[conspire] Fraudulent SSL certs for *.google.com from DigiNotar
Rick Moen
rick at linuxmafia.com
Wed Aug 31 14:41:15 PDT 2011
Quoting Edward Cherlin (echerlin at gmail.com):
> The best advice I know is never to put data on the Internet unless you
> are willing to see it published on the front page of the New York
> Times. Not just Usenet postings that are publicly available to search
> on Google, _anything_.
The 'best advice you know' is pretty _bad_ advice. Terrible, in fact.
I'm really comfortable putting significant amounts of my personal
sensitive data on my own server, administered by me in my own house,
using my own DNS and my own first-stage routers, onto the Internet.
(It doesn't have my medical data or my finances; some things are
sufficiently sensitive that they're best kept mostly on paper.)
However, I'm also really comfortable using my own open-source Web
browser on my own open-source OS installation on my own workstation to
reach across an SSL link over the Internet to discuss confidential
medical matters with doctors at Kaiser Permanente.

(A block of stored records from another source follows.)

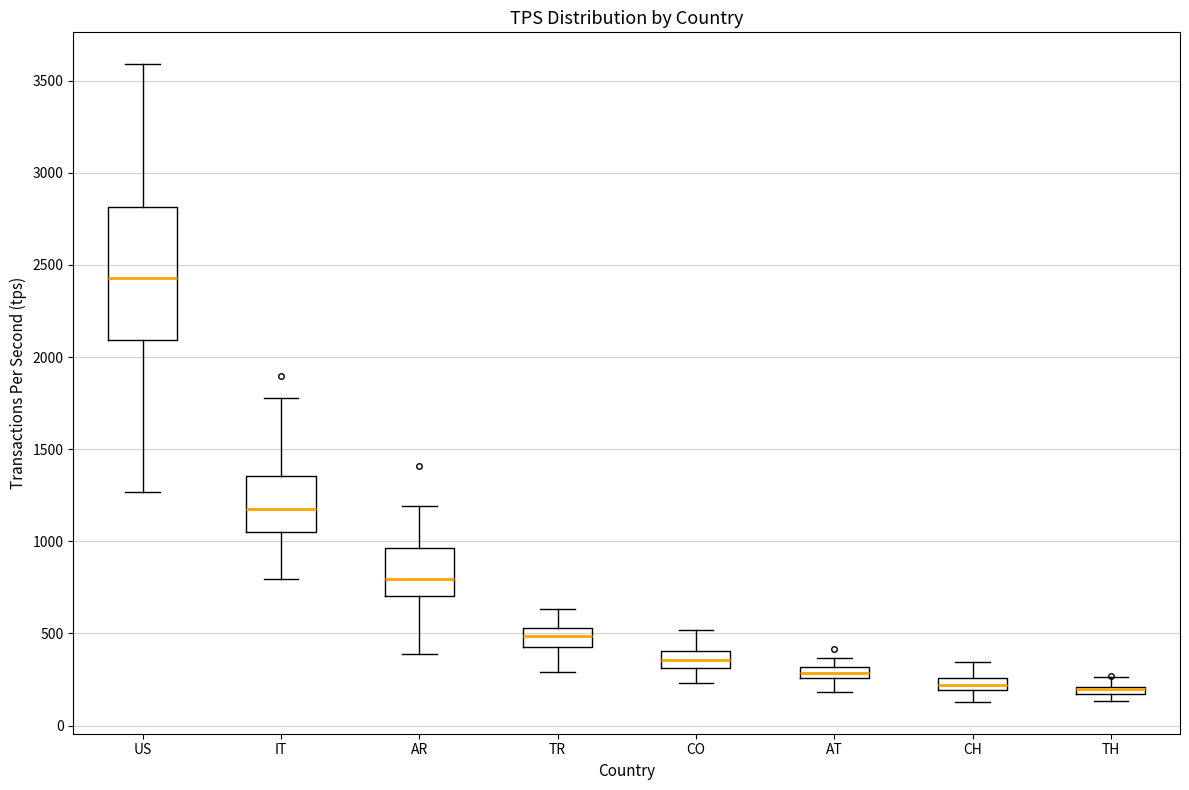

Which box is the tallest, from its lower edge to its upper edge?

US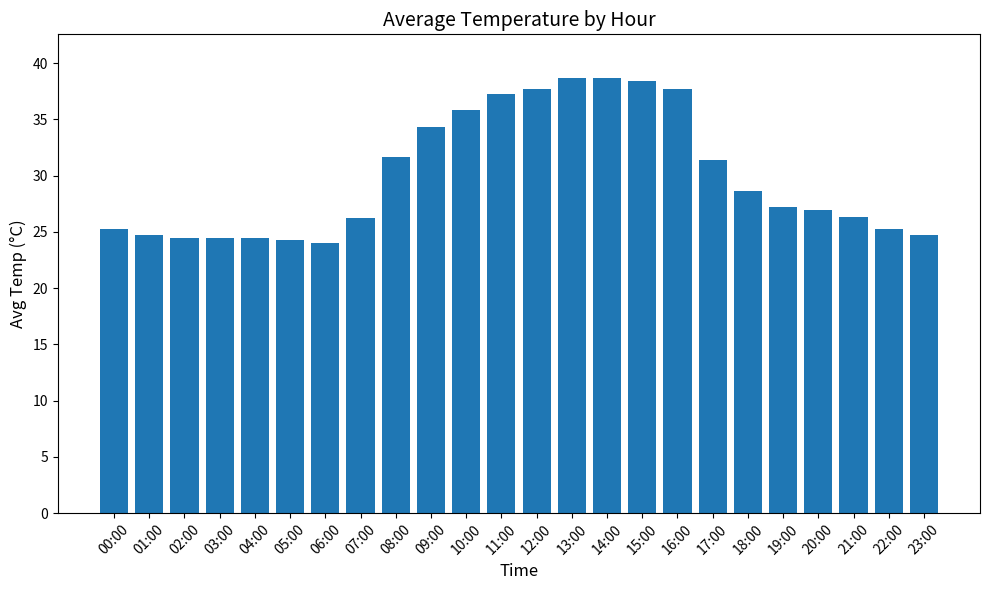

What is the label of the 1st bar from the right?

23:00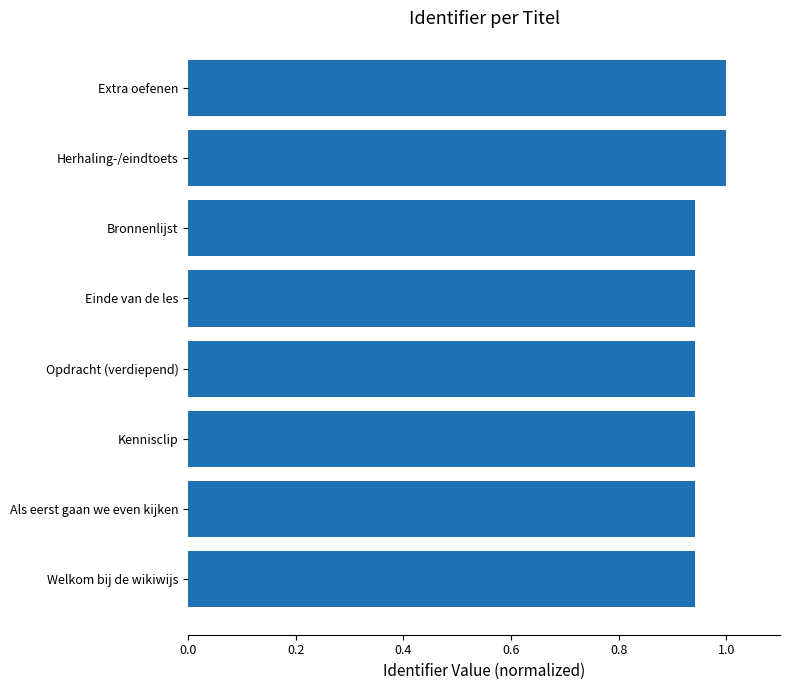

Does the chart contain any negative values?

No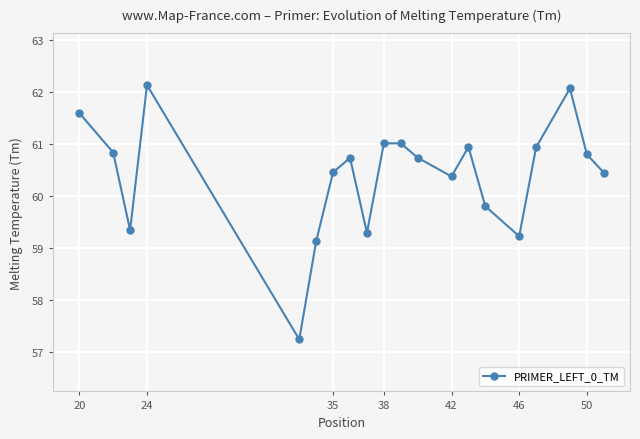

What is the minimum value shown in the chart?

57.2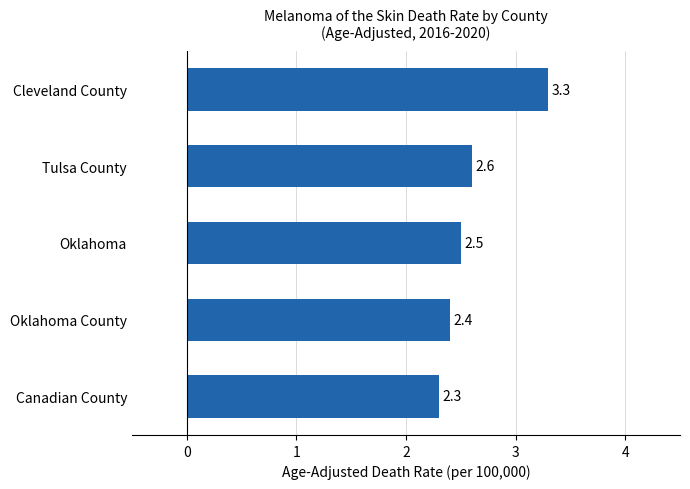

Reading top to bottom, list all the values displayed in this chart.

Cleveland County=3.3	Tulsa County=2.6	Oklahoma=2.5	Oklahoma County=2.4	Canadian County=2.3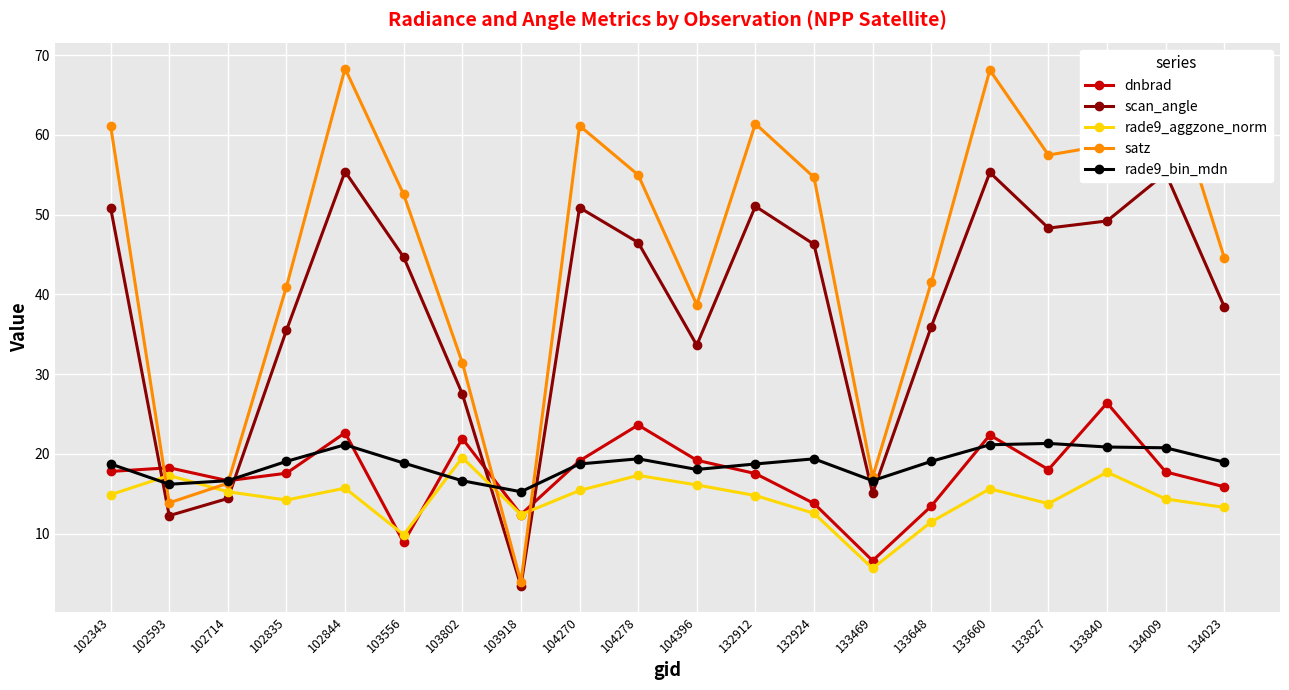

Where does the dnbrad series first go above 17?

102343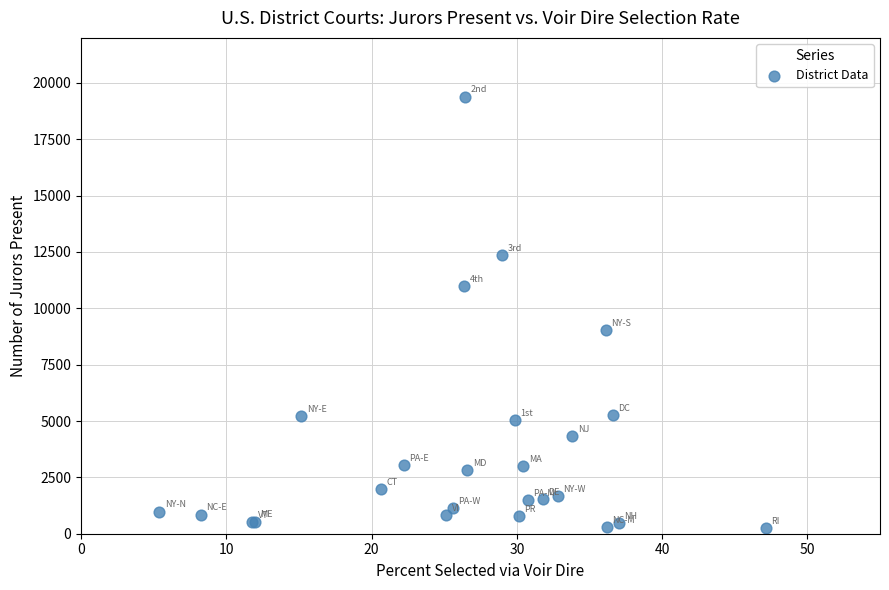

What Y value in the scatter plot is closest to 9820?

9025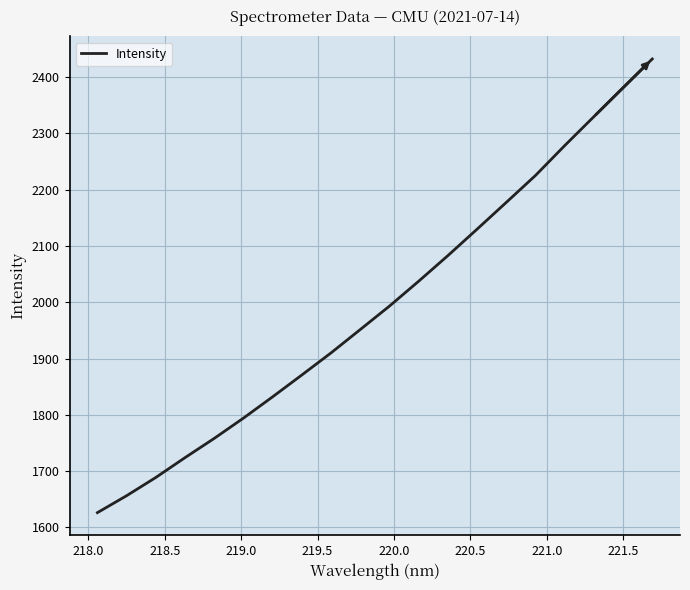

Does the chart have visible grid lines?

Yes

I'm really comfortable to use that same Web client setup to talk to my
bank and some credit-card vendors about my private finances and credit
accounts.
I'm not willing to see any of that on the front page of the _New York
Times_. However, since I understand the risk models in question, I know
how highly improbable disclosure through technical-level failure is.
You know what really offends me as an open-source person? Conditioned
helplessness. And that is what attitudes like the one you express,
above, leads to. I write about how to curtail and control security
exposures so people do _not_ need to 'never put data on the Internet
unless you are willing to see it published on the front page of the _New
York Times_', making the existence of thieves, rogues, and incompetents
at crypto companies, domain registrars, etc. _not_ a disaster -- and one
might say that a large part of my entire profession revolves around
people who hold your view being wrong.